The Spark

the Voice of
The Communist League of Revolutionary Workers–Internationalist

“The emancipation of the working class will only be achieved by the working class itself.”
— Karl Marx

EDITORIAL
Nature Brought Ian; Capitalism, the Tragedy

Oct 10, 2022

What follows is the editorial that appeared on the front of all SPARK’s workplace newsletters, during the week of October 3, 2022.

By Sunday, four dozen people in Florida were found dead, a half dozen more in the Carolinas. Many more were missing, some trapped under collapsed buildings, some washed out to sea. Almost a million people were still without power in Florida, five days after Ian hit—almost half a million more in the Carolinas, another quarter of a million scattered throughout the Southeast. Over 50 towns had no drinkable water. Some had no water at all coming out of the taps. This is only part of the toll that Hurricane Ian inflicted on this country.

Three days earlier it had passed over Cuba, shutting down all power on that island. Two weeks before, another hurricane had struck Puerto Rico, where 245,000 homes are still without power.

Nature may have produced the hurricanes, but the way capitalism organizes society into classes decides who will pay the most severe price in the areas the hurricanes struck.

Those killed and wounded were not well-off people. In Florida, they lived in bungalows, or in rickety two-story houses, old houses, without the modern structure supports which can resist hurricane winds. Or they lived in trailers. These are the people who have to work all the days of their lives just to survive, the “essential people.”

The governor of Florida, Ron DeSantis, reproached people who ignored the order to leave. Where would they have gone? What big resort hotel would have put them up if they had no money to pay? The state did not provide adequate shelters. Florida’s state government knew that the state would take a real hit. But it did not set up shelters supplied with simple beds, some food, and enough water—places where people could go. It had no plan to help vulnerable people stay alive. People in nursing homes, for example, were left in harm’s way. No buses came for people who couldn’t drive.

Some people may well be able to rebuild after this—people with full flood insurance. But that’s not most people. In the areas hit by this hurricane, only 18.5% of the houses were covered by any kind of flood insurance.

The water systems that collapsed were old, left in bad repair.
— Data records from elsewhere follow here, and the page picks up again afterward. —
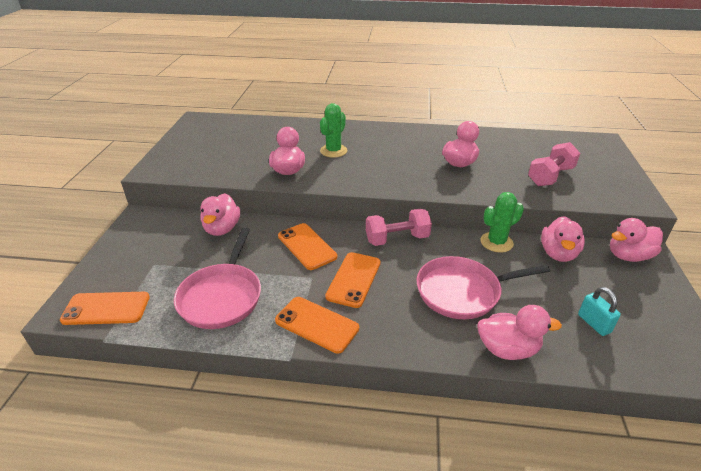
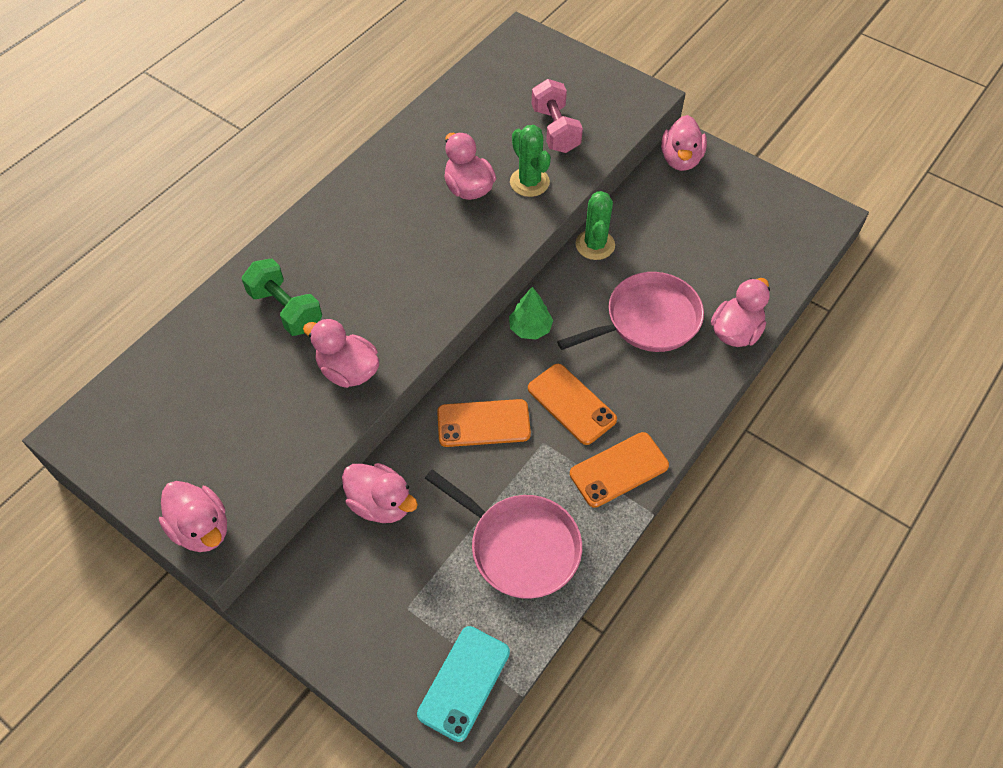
camera: 60 degrees left, 20 degrees up
(106, 308) = (464, 682): orange phone -> turquoise phone
(311, 141) = (285, 309): none -> green dumbbell
(333, 151) = (336, 298): green cactus -> green cactus (529, 182)
(397, 239) = (530, 328): pink dumbbell -> green tree
(462, 292) = (647, 320): pink pan -> pink pan turned 135 degrees counterclockwise
(558, 253) = (644, 208): pink duck -> pink duck (201, 528)
(594, 323) = (743, 250): turquoise padlock -> none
The state didn’t put up money to upgrade them so they could resist storm surges, just like it didn’t put money into reinforcing roads and bridges in low-lying areas.

No, the state’s public funds went to private interests, to the big hotel chains, the big banks, to energy companies, that is, to the capitalist class.

The electric grid and its transmission lines were left vulnerable to any kind of a storm. They should have been upgraded, reinforced. But that would have required the state to force private companies to take money from profit and put it in the grid. That didn’t happen. Power went out.

It was worse in Cuba and Puerto Rico. The ravages the hurricanes inflicted there reflect the impact of U.S. imperialism on poor countries around the world. Cuba continues to be subjected to an economic blockade, which impoverishes the country, leaving it with no money to provide services to the Cuban people. Puerto Rico is dominated by the U.S. pharmaceutical industry and by other U.S. companies that build factories to take advantage of low-wage labor. Puerto Rico is even prevented by U.S. law from fully taxing U.S. corporations. Puerto Rico is treated like a colony.

Even Nature has been impacted by capitalism. Hurricanes like Ian are stronger because the capitalist system has spewed so much pollution into the atmosphere over the last century and a half, that it has created the conditions for more severe storms. Capitalism was too focused on profit to worry about the damage it was doing to the environment and to the climate. And so, hurricanes, tornadoes, windstorms, electric storms, and droughts bear down on us with more severity than a hundred years ago—and will bear down with still more severity in the future.

For all of humanity to have a decent life, this chaotic and destructive capitalist system has to be uprooted and thrown away. It must be replaced by a system whose primary goal is the well-being of the population. This is a question of our survival.